Life

Jake O'Kane: Dump Trump's global warming ignorance & embrace recycling – or risk extinction

On December 24 1968, Apollo 8 astronaut Bill Anders took a picture of Earth which became known as 'Earthrise'. One of the most famous photos ever taken, it showed the planet rising like an incandescent blue jewel from the black void of space. For many, it was a visual reminder of how precious, unique and, above all, how delicate our planet is...

Jake O'Kane

Jake O'Kane

Jake is a comic, columnist and contrarian.

Earthrise, one of the most famous photos in history and a reminder of Earth's beauty
Earthrise, one of the most famous photos in history and a reminder of Earth's beauty Earthrise, one of the most famous photos in history and a reminder of Earth's beauty

FIFTY years on, this week saw the publication of a report by the Intergovernmental Panel on Climate Change (IPCC), providing evidence of a 1.5 degree increase in global temperature.

The report was based on evidence gathered from 6,000 studies analysed by 133 experts from 40 different countries.

If – and it’s a big if – we manage to adopt the measures necessary to limit the increase to 1.5 degrees, the most serious effects of global warming may be avoided.

However, if temperatures rise by two degrees instead, the world will face a litany of disasters such as the loss of all coral reefs and a rise in sea levels that would permanently engulf much of the earth’s coastline.

Countries such as Pakistan will face catastrophic flooding and cities like Venice and Amsterdam will disappear beneath the rising tides.

The new IPCC recommendation of 1.5 degrees is important as the Paris Climate Accord of 2015 set two degrees as its target.

The Paris Accord was rightly judged a triumph as, for the first time, all the world’s developing and developed nations reached agreement on climate change and what needed to be done to counter it.

Yet despite this new report and a mountain of scientific evidence, there remain climate change sceptics such as Donald Trump. A mainstay of President Trump’s election campaign was a promise to withdraw the US from the Paris Accord – a promise he has kept.

Trump argued the accord was bad for US business and as such, was contrary to his isolationist policy of ‘US first’. Trump seems incapable or unwilling to comprehend that rising tides and destructive weather events brought about by climate change won’t recognise national borders, a point brought home by Hurricane Michael which battered Florida this week – the third most destructive storm to ever hit the US mainland.

No wall, no matter how high, will protect the US from global warming and its destructive weather events.

For many, global warming seems too big a concept to take on board. A more comprehensible barometer of our impact on the environment can be seen in animal extinction figures. The World Wildlife Fund estimate half of the world’s wildlife has become extinct in the last 40 years.

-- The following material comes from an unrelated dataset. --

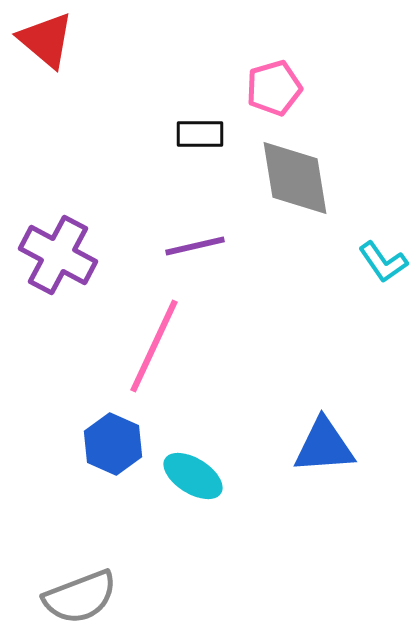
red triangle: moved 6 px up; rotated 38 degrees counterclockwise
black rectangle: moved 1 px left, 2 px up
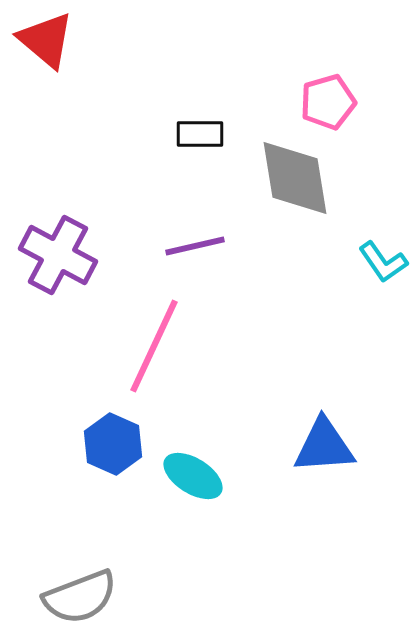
pink pentagon: moved 54 px right, 14 px down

Does it really matter if a worm in the Amazon dies out? Probably not – unless you’re the worm. But it isn’t just worms: there are only 900 mountain gorillas left in the wild and three of the five species of rhino are endangered. The orang-utan population has shrunk by 80 per cent due to deforestation and the majestic tiger has been hunted to the point of extinction.

Not content with destroying our environment, we seem intent on killing every other life form before we sink the lifeboat called Earth.

Many despair, arguing little can be done as global warming is a problem of nations: what point is there in an individual recycling their waste when China, India and the US pump tons of carbon dioxide into the atmosphere every day?

The point is personal responsibility. How can you argue against climate change unless you’re doing your best to alleviate it? So along with recycling we also need to recognise the dangers inherent in our disposable lifestyle.

As a child, I remember my father went to a tailor once a year to have two new suits made. It was a time when trousers were stitched if torn, shirts had buttons replaced and buying new clothes was an event.

Today clothes are so cheap they’re disposable – we don’t mend nor fix, we simply replace. Our society demands cheap clothes, cheap food and cheap energy, but the ultimate price for these things will be anything but cheap, as they contribute to the destruction of our planet.

The environmental price for such convenience is clear: mass extinctions and the heating up of the planet to a point where vast swathes of it will become uninhabitable.

This will lead to mass migrations which will make those of the last five years look insignificant. There is an inescapable reality – unless we embrace recycling, the earth will recycle us.